The obvious answer is two first-lap incidents for Verstappen in Great Britain and Hungary. At Silverstone, his collision with Hamilton left him with just three points from his sprint race win on the Saturday and at the Hungaroring his collision with Lando Norris, which was triggered by Hamilton's teammate Valtteri Bottas, left him with damage that forced him to settle for ninth place (or tenth pending the result of Aston Martin's appeal) and two points.
But the surprising thing was that for the first time since the Spanish Grand Prix in May, Mercedes clearly had the faster car in Hungary. While the team clearly made a step forward with its last planned upgrade package in Silverstone, all the previous evidence suggested Red Bull would still be the team to beat at the Hungaroring.
The tight circuit is often known as Monaco without the barriers due to its slow corners, and while that nickname is somewhat misleading due to the difference in the radius of the corners at the two circuits, it is still a circuit where the cars run with maximum downforce. In Monaco, when the cars were last decked out with maximum downforce, Hamilton struggled to balance tyre temperature between the four corners of his car, but the high temperatures in Hungary appeared to help Mercedes get the most from the tyres and the maximum from its package.
"We did have the update kit in Silverstone and that does look like it has given us some useful performance," Mercedes chief trackside engineer Andrew Shovlin said. "But then the car was working well here in terms of where it was maintaining its tyre temperatures and we had quite a nice balance with it."
But while Mercedes was making steps forward, Red Bull also seemed to take a step backward in Hungary. After running its biggest, most high-downforce rear wing during Friday practice, the team switched to a skinnier, lower-downforce rear wing for qualifying and the race. That suggests that the drivers were unhappy with the balance of the car during practice and the only way to solve the problem was to remove some of the rear downforce from the overall package.

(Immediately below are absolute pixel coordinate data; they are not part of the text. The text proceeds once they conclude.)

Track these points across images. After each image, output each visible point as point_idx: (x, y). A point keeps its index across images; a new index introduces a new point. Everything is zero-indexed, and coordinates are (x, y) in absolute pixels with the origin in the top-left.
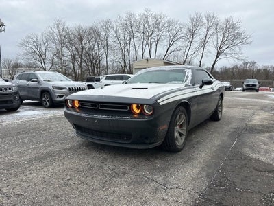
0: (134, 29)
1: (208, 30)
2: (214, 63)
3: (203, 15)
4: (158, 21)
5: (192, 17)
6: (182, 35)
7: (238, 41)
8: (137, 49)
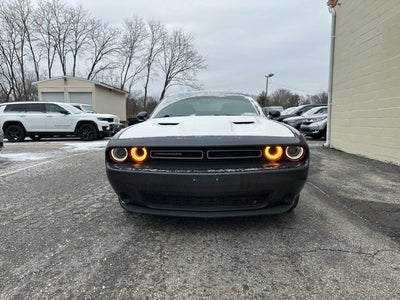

Mercedes, meanwhile, was able to run its highest downforce package throughout the weekend and, with it, came a 0.4s advantage in qualifying.

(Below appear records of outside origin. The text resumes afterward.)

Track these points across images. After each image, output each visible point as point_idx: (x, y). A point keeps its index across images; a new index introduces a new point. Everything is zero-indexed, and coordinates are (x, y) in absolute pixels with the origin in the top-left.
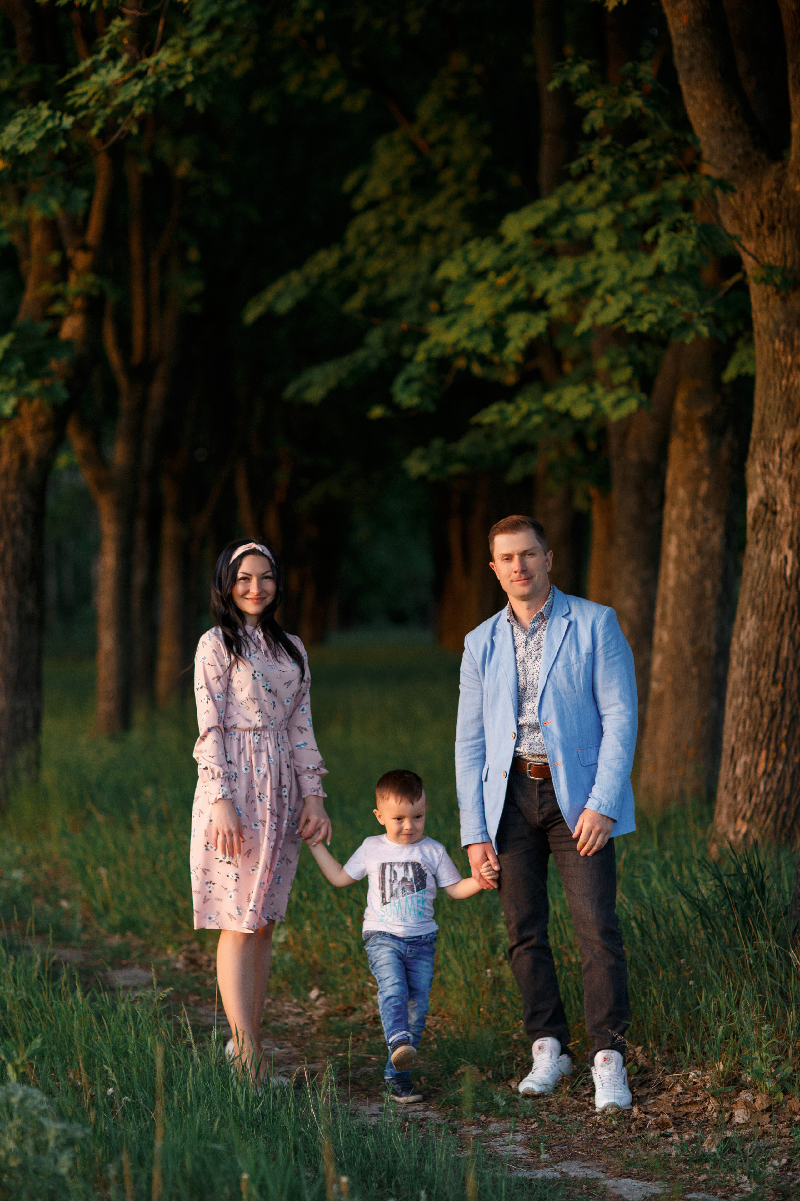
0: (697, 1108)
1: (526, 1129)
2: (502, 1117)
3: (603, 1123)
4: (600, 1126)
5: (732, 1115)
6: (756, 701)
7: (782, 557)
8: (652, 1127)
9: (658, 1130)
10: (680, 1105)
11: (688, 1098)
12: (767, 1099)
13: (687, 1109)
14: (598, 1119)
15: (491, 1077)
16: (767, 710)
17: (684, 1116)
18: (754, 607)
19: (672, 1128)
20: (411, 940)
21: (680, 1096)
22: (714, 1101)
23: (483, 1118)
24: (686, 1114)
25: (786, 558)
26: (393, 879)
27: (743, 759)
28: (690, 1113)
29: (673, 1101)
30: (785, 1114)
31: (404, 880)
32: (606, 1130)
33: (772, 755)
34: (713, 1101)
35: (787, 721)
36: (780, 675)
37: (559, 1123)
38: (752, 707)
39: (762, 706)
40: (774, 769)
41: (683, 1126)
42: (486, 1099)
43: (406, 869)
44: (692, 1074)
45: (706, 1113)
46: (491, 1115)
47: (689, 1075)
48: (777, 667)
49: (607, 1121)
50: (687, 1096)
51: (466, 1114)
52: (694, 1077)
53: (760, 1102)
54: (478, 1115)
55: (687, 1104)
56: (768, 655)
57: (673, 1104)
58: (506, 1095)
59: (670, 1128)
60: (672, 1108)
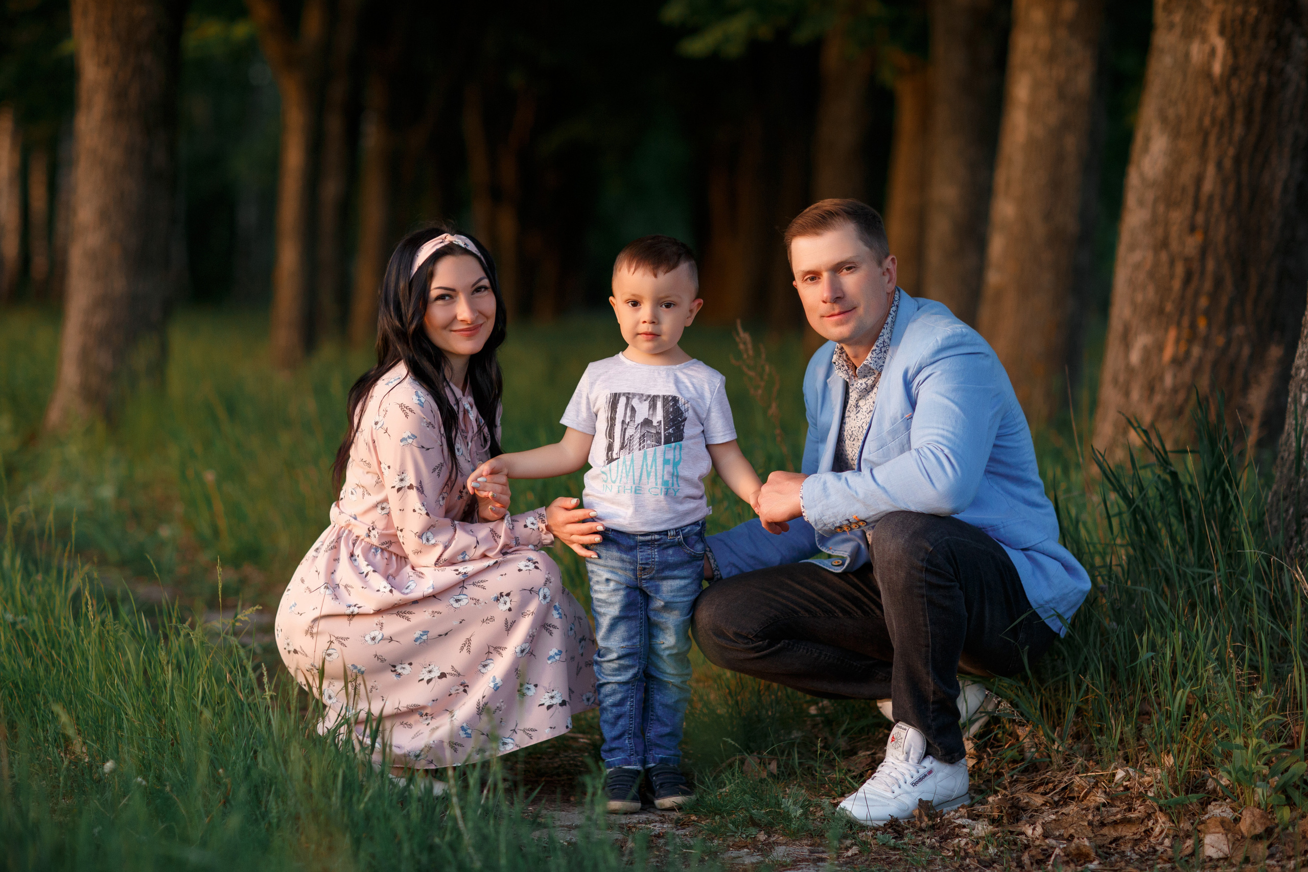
0: (1134, 829)
1: (838, 857)
2: (794, 836)
3: (971, 851)
4: (967, 854)
5: (1200, 841)
6: (1164, 256)
7: (1207, 48)
8: (1059, 860)
9: (1072, 865)
10: (1103, 824)
11: (1117, 812)
12: (1262, 816)
13: (1116, 831)
14: (963, 843)
15: (775, 771)
16: (1180, 270)
17: (1111, 843)
18: (1164, 120)
19: (1096, 862)
20: (649, 538)
21: (1103, 809)
22: (1164, 819)
23: (762, 837)
24: (1116, 840)
25: (1213, 52)
26: (628, 420)
27: (1142, 341)
28: (1121, 838)
29: (1090, 817)
30: (1294, 843)
31: (647, 422)
32: (979, 862)
33: (1185, 333)
34: (1162, 818)
35: (1208, 285)
36: (1200, 218)
37: (894, 848)
38: (1156, 264)
39: (1172, 263)
40: (1188, 354)
41: (1113, 859)
42: (767, 805)
43: (653, 406)
44: (1120, 774)
45: (1152, 839)
46: (776, 832)
47: (1114, 775)
48: (1196, 206)
49: (979, 848)
50: (1114, 810)
51: (734, 829)
52: (1123, 779)
53: (1248, 821)
54: (753, 831)
55: (1115, 823)
56: (1184, 190)
57: (1090, 823)
58: (801, 799)
59: (1091, 862)
60: (1089, 829)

"To be honest, we are surprised [by the gap to Red Bull] ourselves," Shovlin said. "It's a pleasant surprise, but a surprise nonetheless to have had that margin to pole.
"We thought this is a circuit that should suit them, and the thing that we worry about when we come to a maximum downforce circuit is that we are frequently running around on max downforce and then they bring a bigger wing out for Monaco and for this place, but maybe they couldn't balance that.

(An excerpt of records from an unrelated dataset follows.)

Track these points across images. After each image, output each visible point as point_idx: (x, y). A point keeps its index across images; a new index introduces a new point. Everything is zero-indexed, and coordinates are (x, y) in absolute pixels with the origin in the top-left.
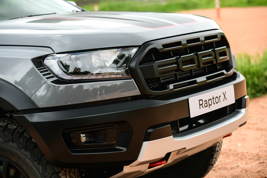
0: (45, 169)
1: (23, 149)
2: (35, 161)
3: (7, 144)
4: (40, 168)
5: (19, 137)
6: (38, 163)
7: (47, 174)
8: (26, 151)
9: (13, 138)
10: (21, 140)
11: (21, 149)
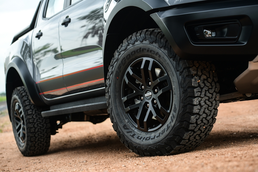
0: (179, 64)
1: (163, 48)
2: (171, 58)
3: (151, 44)
4: (174, 64)
5: (161, 38)
6: (173, 59)
7: (180, 69)
8: (165, 50)
9: (156, 39)
10: (162, 40)
11: (161, 48)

"They went away from it on Saturday and, honestly, for us it seems odd that you would run anything other than your biggest rear wing here. We don't profess to know why they are taking decisions on that car, but it could be that they were struggling to run enough front end on that car with the big wing and they dropped down to the small one."
Yet Mercedes knows it cannot rely on Red Bull to struggle with the balance of its car to win this year's championship. All the signs from recent grands prix suggest Red Bull will again be the team to beat at the next round at Spa Francorchamps in three weeks' time and a Verstappen victory would eliminate Hamilton's points lead if it remains at six.
Tensions have reached boling point between the two teams in recent weeks, but the summer break will be a chance for both sides to cool down before racing resumes. The factories will be shutdown by regulation, meaning development will be limited, but that won't stop engineers on both sides thinking about how to get more from their car when they return to the track in Belgium.
The good news for us is that the season is perfectly poised for the remaining 12 races, with Hamilton leading the championship but Verstappen to fight back as soon as racing resumes.